Collect Art Now
Some local artists have an idea about what we could all do to help make the new year better than last year or the year before. Buy more art.
To that end, artist A. J. Fries has started up an organization called Collect Art. Fries runs it with his marriage and business partner Karen Eckert. Full information on the project and enterprise is on their website, collectartnow.com.
Some 26 local artists are involved—with likely more to be added down the road—in a stylistic range from representational to abstract and gradations in-between.
There are two basic purchasing protocols—galleries as they are designated and presented on the website—Custom Gallery and Featured Gallery.
The Custom Gallery shows samples of the different artists’ work and basically asks, would you like to have a work custom-made for you by any one of them you select—or more than one if you wish—for a set price of $250 per artwork. But first, on-line, there’s an “input” questionnaire that you’re encouraged to fill out to let the artist know something about you—your tastes and distastes—to help him or her produce a work precisely to your liking. Questions about color preferences. Or if you prefer black and white. Whether you’re okay with nudity, or risqué imagery. Yes or no, or a little is okay, but not a lot. Whether you like nature art. Anything else you’d want the artist to know about yourself. And information if you wish to provide it on your past experiences collecting art. Or visiting art galleries and art show openings. How often you go.
The Capture by Maria Pabico LaRotonda
The Featured Gallery at the moment is still under construction, but will show actual completed works by the organization artists, with prices—ranging from under $100 to several thousands—that you can purchase. What you see is what you get.

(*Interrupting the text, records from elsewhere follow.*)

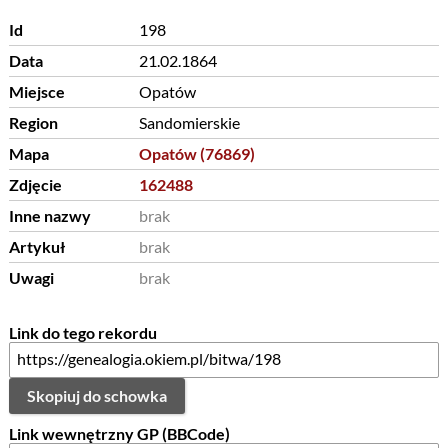
Id
198
Data
21.02.1864
Miejsce
Opatów
Region
Sandomierskie
Mapa
Opatów (76869)
Zdjęcie
162488
Inne nazwy
brak
Artykuł
brak
Uwagi
brak
Link do tego rekordu
Skopiuj do schowka
Link wewnętrzny GP (BBCode)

The website includes a list of Frequently Asked Questions and answers, and personal stories vis-à-vis artmaking and collecting by Fries and Eckert. Fries talks about his determination from childhood to become an artist. The first formal art experience he says he remembers was seeing images in a book of an Edward Kienholz installation. “I was confused. I was intrigued. I was hooked,” he writes. “Since then my love of art has grown exponentially. I’ve devoted my life to seeing, discovering, exploring, and above all creating art.” And more recently, he says, promoting art, “not just my own art, but art in general.” As a serious project, but sometimes by comically unconventional methods, such as the time he and a friend staged a tailgate party at the Albright-Knox. “My goal is to show people how fun and exciting and accessible art is.”

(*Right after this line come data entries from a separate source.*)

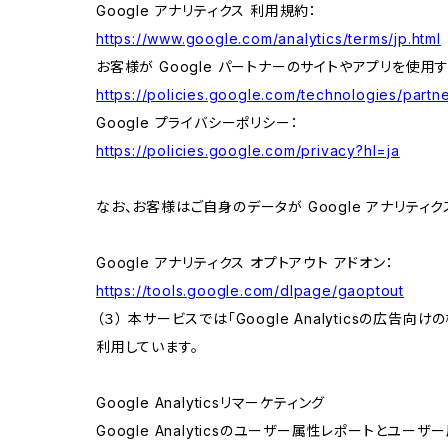
Google アナリティクス 利用規約：
https://www.google.com/analytics/terms/jp.html
お客様が Google パートナーのサイトやアプリを使用す
https://policies.google.com/technologies/partne
Google プライバシーポリシー：
https://policies.google.com/privacy?hl=ja
なお、お客様はご自身のデータが Google アナリティク
Google アナリティクス オプトアウト アドオン：
https://tools.google.com/dlpage/gaoptout
（３） 本サービスでは「Google Analyticsの広告
利用しています。
Google Analyticsリマーケティング
Google Analyticsのユーザー属性レポートとユー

Eckert’s story is a very different one. She says that prior to meeting Fries—she says they met “the new-fashioned way, online,” and “fell disgustingly in love” right from the start—she didn’t concern herself much about art. She had other priorities, as a suburban mom of three and high school English teacher. And her home was decorated with “mass produced pictures that I purchased cheaply because they matched my décor. My home, my walls, had no personality, no originality. They had no voice.”
After getting to know Fries, his world, she says, all that changed. “I began to experience the community of artists in Buffalo. They are an incredible, amazing bunch…When I went to my first art show, I was nervous. I remember asking A. J. what I should wear, how do I talk about the art, what if I sounded inane or naïve? Art was intimidating. But then it wasn’t.”
Ultimately, she says, she “took the plunge.” She purchased a painting “that spoke to me.” Now her walls had a voice. And “I was hooked,” she said.
“Meeting Karen has allowed me to see art in a new light,” Fries writes. “During our time together I’ve had the pleasure of watching her discover for herself how wonderful the world of art and art collecting is.” It’s a discovery and experience the pair want to spread to and share with the community at large.